Reading text:
# # # # # # #

Debate on Appraising Short-Term Rentals

By Julie Friess, SRA, AI-RRS, MA

Video 22 minutes. Worth Watching!

Excerpt: What can appraisers learn when it comes to short-term and long-term rentals? What role does an appraiser take when sorting between the two? What can appraisers learn when it comes to short-term and long-term rentals? What role does an appraiser take when sorting between the two? These questions and much more will be answered.

My comments: Julie is not referring to an owner-occupant renting out a spare room in their house for a short term. She is talking about an investor buying and renting many rooms in a house, sometimes changing the floor plan. The photo above is a good example: an exterior door for access to a bedroom. This is not typical for a single family home

In the video, Joan Trice and Julie disagreed on how to appraise Short Term Rentals. I have been a commercial appraiser for over 40 years. It is obvious to me that you need experience and knowledge of what to do when appraising them as commercial properties.

# # # # # # #

Data extracts:
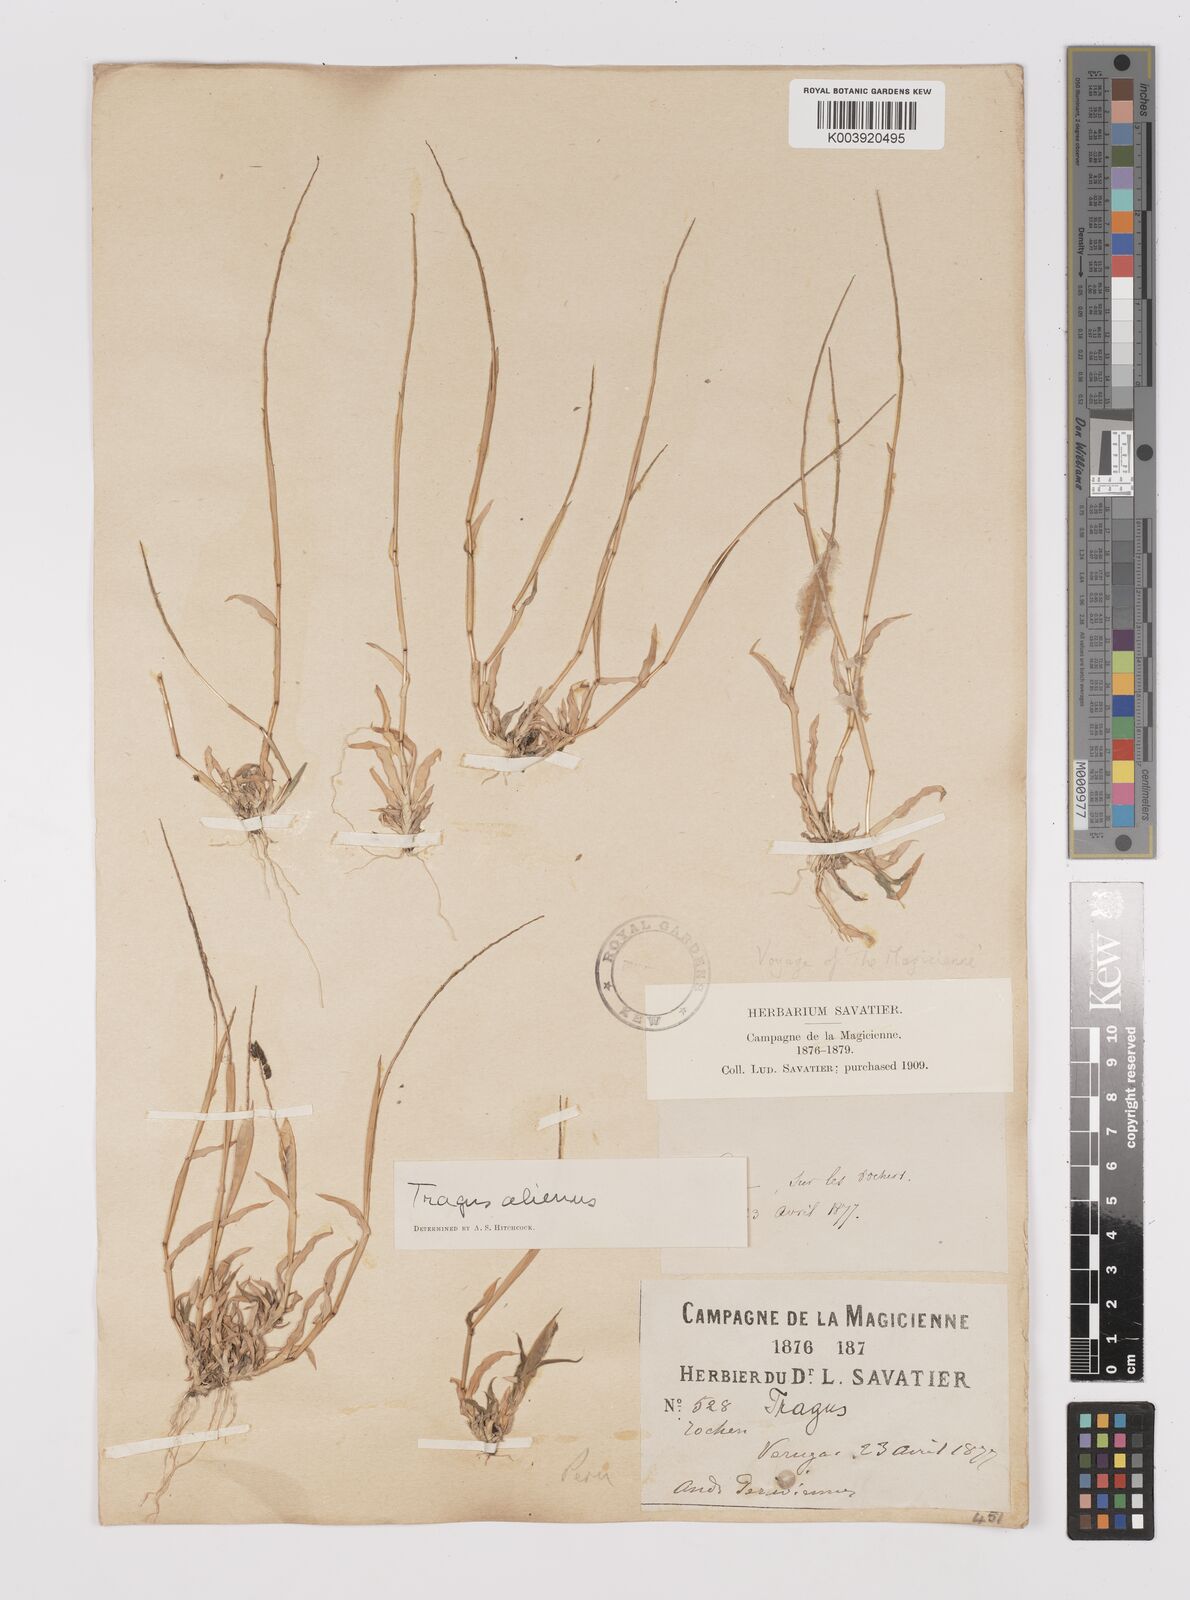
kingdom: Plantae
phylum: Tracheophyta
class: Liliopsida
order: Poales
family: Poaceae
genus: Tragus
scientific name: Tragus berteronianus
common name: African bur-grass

# # # # # # #

To do:
(1) Print the passage of the short-term rentals text that runs from "My comments: Julie is" to "as commercial properties.".
(2) List the abbreviations that follow Julie Friess's name in the byline of the short-term rentals text.

Answer list:
(1)
My comments: Julie is not referring to an owner-occupant renting out a spare room in their house for a short term. She is talking about an investor buying and renting many rooms in a house, sometimes changing the floor plan. The photo above is a good example: an exterior door for access to a bedroom. This is not typical for a single family home

In the video, Joan Trice and Julie disagreed on how to appraise Short Term Rentals. I have been a commercial appraiser for over 40 years. It is obvious to me that you need experience and knowledge of what to do when appraising them as commercial properties.

(2) SRA, AI-RRS, MA